Risks that could turn a correction into a crisis
- Concentration risk — A market correction that hits a handful of mega‑cap players simultaneously could trigger broader index declines and investor panic. Even if banks are insulated, pension and retail investors may face material wealth erosion.
- Model‑data exhaustion — Several industry studies warn that under current scaling, the stock of high‑quality human‑generated training data becomes constrained within a few years. If the next frontier of improvement requires prohibitively costly or proprietary data, the economics could worsen. This is an engineering and economic limit, not merely a narrative one.
- Regulatory backlash — High‑profile misuse, systemic bias, or safety incidents could cause governments to impose heavy restrictions, slowing deployment and raising costs. That risk is higher today given AI’s proximity to decision‑making.
- Energy and sustainability constraints — Large model training consumes significant electricity and creates environmental scrutiny. Policy responses (carbon pricing, procurement rules) could materially alter economics for heavy model manufacturers and consumers.
Where genuine opportunity still lives
Despite the risks, the long‑term strategic case for AI is not an illusion: when models are productised into features that demonstrably reduce costs, shorten cycle times, or unlock new revenue lines, the payoff is real. Examples include:
- Enterprise vertical models trained on proprietary corporate data that automate high‑value workflows (legal review, medical image triage).
- Chip and hardware innovation that lowers per‑inference cost materially.
- SaaS products that productise AI into measurable, repeatable outcomes with clear retention mechanics.
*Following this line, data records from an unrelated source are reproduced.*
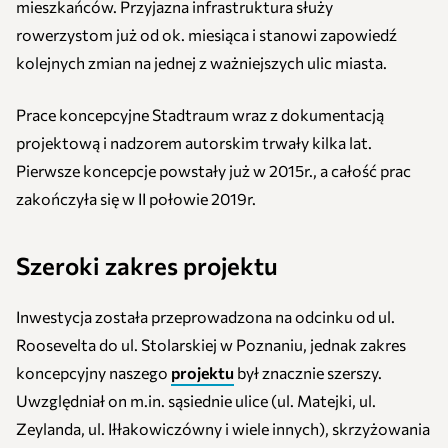
mieszkańców. Przyjazna infrastruktura służy
rowerzystom już od ok. miesiąca i stanowi zapowiedź
kolejnych zmian na jednej z ważniejszych ulic miasta.
Prace koncepcyjne Stadtraum wraz z dokumentacją
projektową i nadzorem autorskim trwały kilka lat.
Pierwsze koncepcje powstały już w 2015r., a całość prac
zakończyła się w II połowie 2019r.
Szeroki zakres projektu
Inwestycja została przeprowadzona na odcinku od ul.
Roosevelta do ul. Stolarskiej w Poznaniu, jednak zakres
koncepcyjny naszego
projektu
był znacznie szerszy.
Uwzględniał on m.in. sąsiednie ulice (ul. Matejki, ul.
Zeylanda, ul. Iłłakowiczówny i wiele innych), skrzyżowania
These are the durable moats that convert narrative into cash flow — the same kind of durable economics that, after a correction, allowed survivors of the dot‑com era to become dominant players in the following decades.
Final verdict — realism, not alarmism
History has a rhythm: technological revolutions spark excess capital, followed by painful corrections, then consolidation and durable value creation. The AI surge shares many superficial traits with the dot‑com era — hype metrics, large private valuations and speculative capital — but the context differs in ways that reduce some systemic risks while amplifying concentration and governance concerns.
Two practical lessons endure from the dot‑com aftermath:
- Scalability without profitability is not a business model. Growth that increases marginal cost faster than revenue deepens losses; investors and executives must insist on unit economics, not just scale metrics.
- Intangible assets deliver value only when converted to measurable cash flow or clear social benefit. Brand, data and algorithms are only assets if they produce sustained returns or measurable public value; otherwise they are storytelling dressed as balance‑sheet strength.
If those rules are followed — by investors, product teams, procurement officers and policymakers — the AI wave will create vast productivity gains and durable businesses. If not, the market may need another painful correction to separate genuine winners from speculative froth. Either way, the conversation should shift from dazzled headlines to disciplined metrics: ask for the ARPU, the marginal cost per query, the payback timeline, and the governance guardrails. Those numbers are the best evidence we have that the present AI boom is building something real — not just a new vocabulary for an old mistake. Conclusion: The AI era promises profound change; the economic truth from 2000 endures — technology alone does not guarantee profit. Durable winners will be those who convert technical advantage into sustained, measurable value.